Personal income increased by $46.7 billion, or 0.3%, in September. Disposable personal income rose by $37.0 billion, or 0.3%, and the personal consumption expenditures increased by $61.0 billion, or 0.5%.
Bloomberg was calling for a 0.4% rise in personal income and for a 0.5% rise in personal consumption expenditures.
One issue that may stand out here is the component for real disposable income. This level rose by less than 0.1% in September, while real personal consumption expenditures rose by 0.3%.

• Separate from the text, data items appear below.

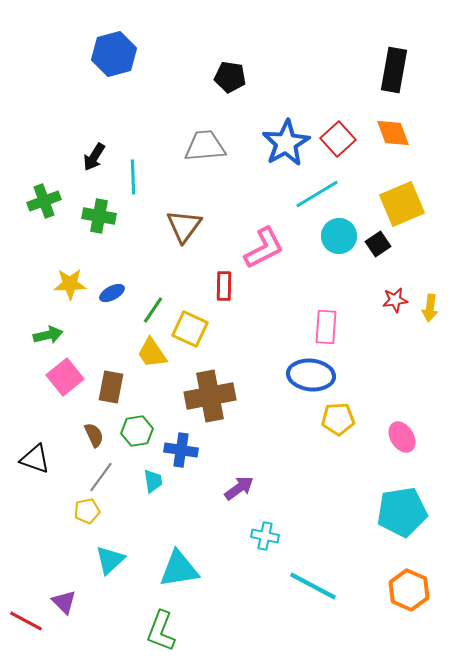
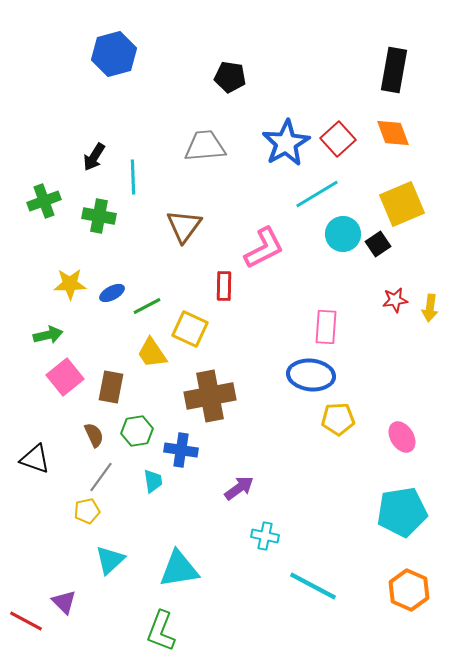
cyan circle at (339, 236): moved 4 px right, 2 px up
green line at (153, 310): moved 6 px left, 4 px up; rotated 28 degrees clockwise
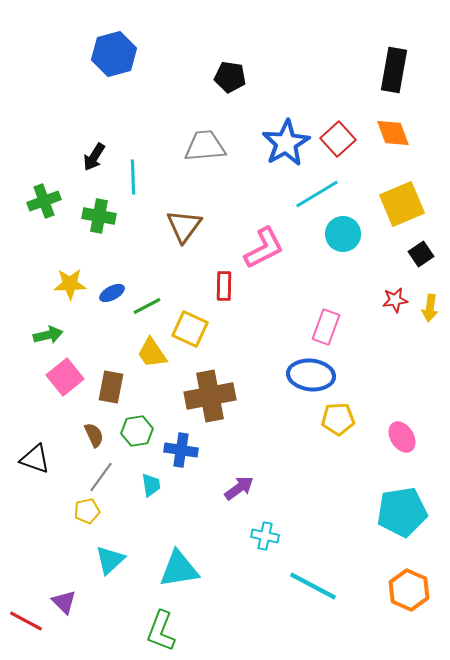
black square at (378, 244): moved 43 px right, 10 px down
pink rectangle at (326, 327): rotated 16 degrees clockwise
cyan trapezoid at (153, 481): moved 2 px left, 4 px down
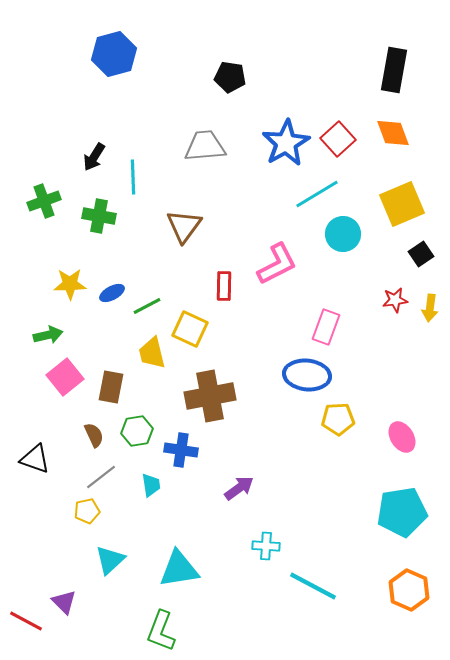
pink L-shape at (264, 248): moved 13 px right, 16 px down
yellow trapezoid at (152, 353): rotated 20 degrees clockwise
blue ellipse at (311, 375): moved 4 px left
gray line at (101, 477): rotated 16 degrees clockwise
cyan cross at (265, 536): moved 1 px right, 10 px down; rotated 8 degrees counterclockwise
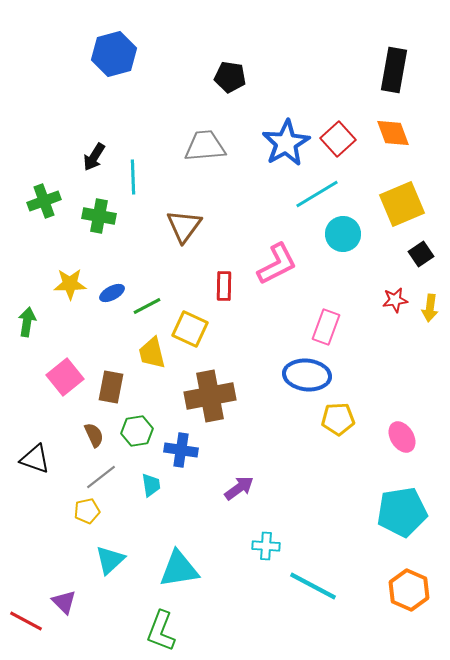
green arrow at (48, 335): moved 21 px left, 13 px up; rotated 68 degrees counterclockwise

The pricing data looks muted on the monthly reports, but the year-over-year readings are far different. The monthly personal consumption expenditures price index was up by 0.2%, and the monthly core personal consumption expenditures (excluding food and energy) rose by 0.1%. On a year-over-year basis, the personal consumption expenditures price index was up 1.2% on the headline and was up by 1.7% on the core price index.
As noted in last week’s data, the consumer income was not moving into savings. The savings rate was down 0.1% but was still at 5.7% of income.
Individual data were compiled below:
- The increase in personal income in September primarily reflected increases in compensation of employees and nonfarm proprietors’ income.
- The increase in real personal consumption expenditures in September primarily reflected an increase in spending for durable goods.
- Personal spending increased by $59.7 billion in September.
- Personal saving was $797.8 billion in September, and the personal saving rate, personal saving as a percentage of disposable personal income, was 5.7%.